“Brian Nelson, who has died of a brain haemorrhage aged 55, features in today’s report by the Metropolitan police commissioner, Sir John Stevens. In the early 1990s, Stevens, then a relatively lowly deputy chief constable in Cambridgeshire, was asked to conduct an inquiry into the relationship between the British army and Protestant paramilitaries, notably the Ulster Defence Association.”
“He soon came across Nelson, a fanatical and sectarian Protestant from Belfast’s Shankill Road, who was recruited in 1985 by British military intelligence to act as an army agent in the UDA, which he had joined a decade earlier.”
“He performed his delicate and dangerous new task with great enthusiasm. His house and car, plus £200 a week expenses, were paid for by the British army (the British taxpayer). In 1987, soon after his recruitment, Nelson went to South Africa to shop for arms for the UDA and supervised the shipment of two huge batches of arms, at least one of which ended up in the hands of the paramilitaries.”
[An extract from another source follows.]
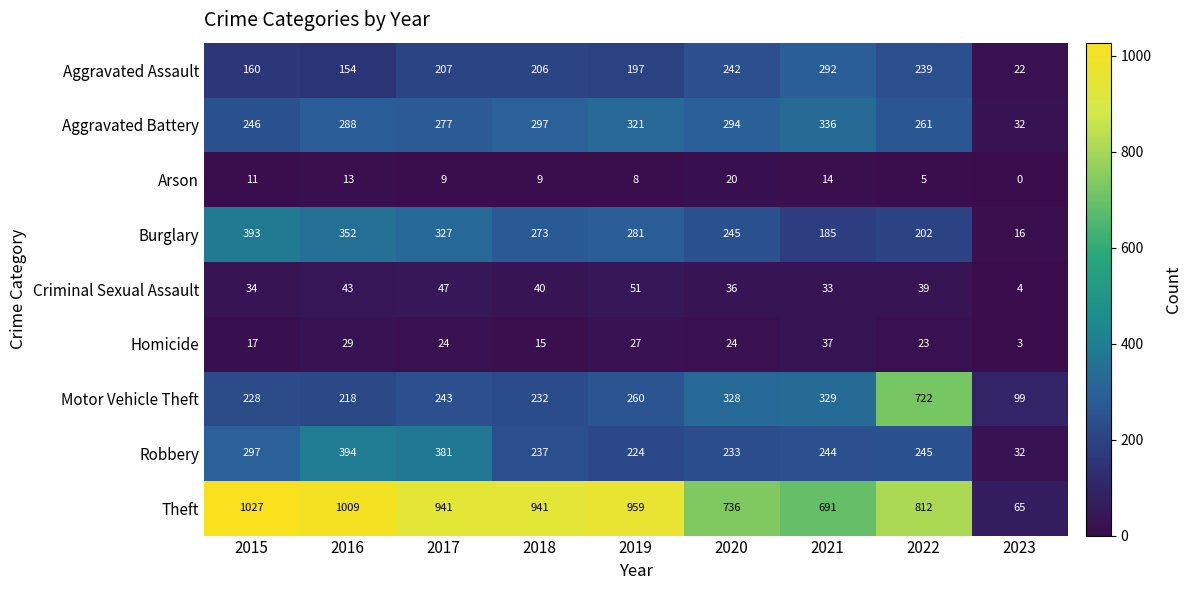

Which series has the largest total across all categories?

Theft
“When Stevens discovered the role of Nelson in paramilitary sectarian murders, he insisted on Nelson’s prosecution, and he was arrested.”
“This caused dismay in the British army and its undercover organisation, the Force Research Unit (FRU). Stevens was adamant that he could not condone Nelson’s behaviour, and frantic negotiations followed.”
“A deal was finally clinched in January 1992. Nelson agreed to plead guilty to five conspiracies to murder, and at least four sectarian murder charges against him were dropped. In a bizarre court case lasting less than a day, Nelson’s real role was effectively covered up. After a moving tribute to his sterling work for the British army from a then anonymous colonel, Nelson got 10 years.”
“Speaking from behind a security screen, and brushing aside Nelson’s record as an accomplice to murder, the colonel stressed the lives Nelson had allegedly “saved”. Nelson was released after serving less than half his sentence, and spent the rest of his life under a false identity.”